Request 1 >> According to the server setup guide, which Ubuntu release are the steps written for?
Request 2 >> Name every numbered step heading in the server setup guide.
Request 3 >> From the server setup guide, return the stretch from "03). Install NPM" through "(try without sudo first)".

Sunday, 26 August 2018

Setup Nginx+Redis+Ruby+Passenger+Monit+Swap on AWS

Steps are for Ubuntu 16.04 LTS

01). Change timezone to IST


sudo timedatectl set-timezone Asia/Kolkata

02). Upgrade NodeJs


sudo apt-get update
sudo npm cache clean -f
sudo npm install -g n
sudo n stable

03). Install NPM


sudo apt-get install npm

04). Install PIP and PIP3


sudo apt-get -y install python-pip
sudo apt-get -y install python3-pip

05). Install AWS Client (try without sudo first)

Exercise data >>
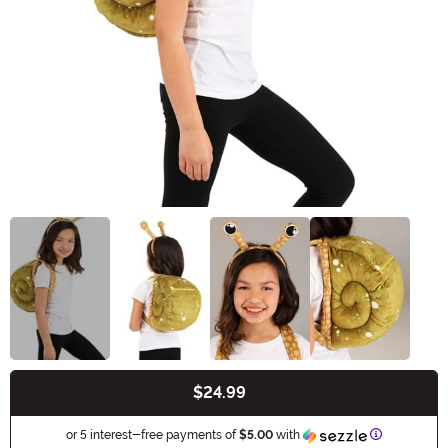
$24.99
Buy New
Information
or 5 interest-free payments of
$5.00
with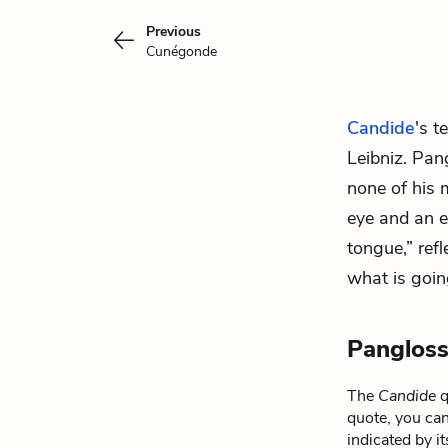
Previous
Cunégonde
Candide
's t
Leibniz. Pang
none of his
eye and an e
tongue,” ref
what is goin
Pangloss
The
Candide
q
quote, you can
indicated by i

Expected answer 1 >> Ubuntu 16.04 LTS

Expected answer 2 >>
01). Change timezone to IST
02). Upgrade NodeJs
03). Install NPM
04). Install PIP and PIP3
05). Install AWS Client (try without sudo first)

Expected answer 3 >>
03). Install NPM


sudo apt-get install npm

04). Install PIP and PIP3


sudo apt-get -y install python-pip
sudo apt-get -y install python3-pip

05). Install AWS Client (try without sudo first)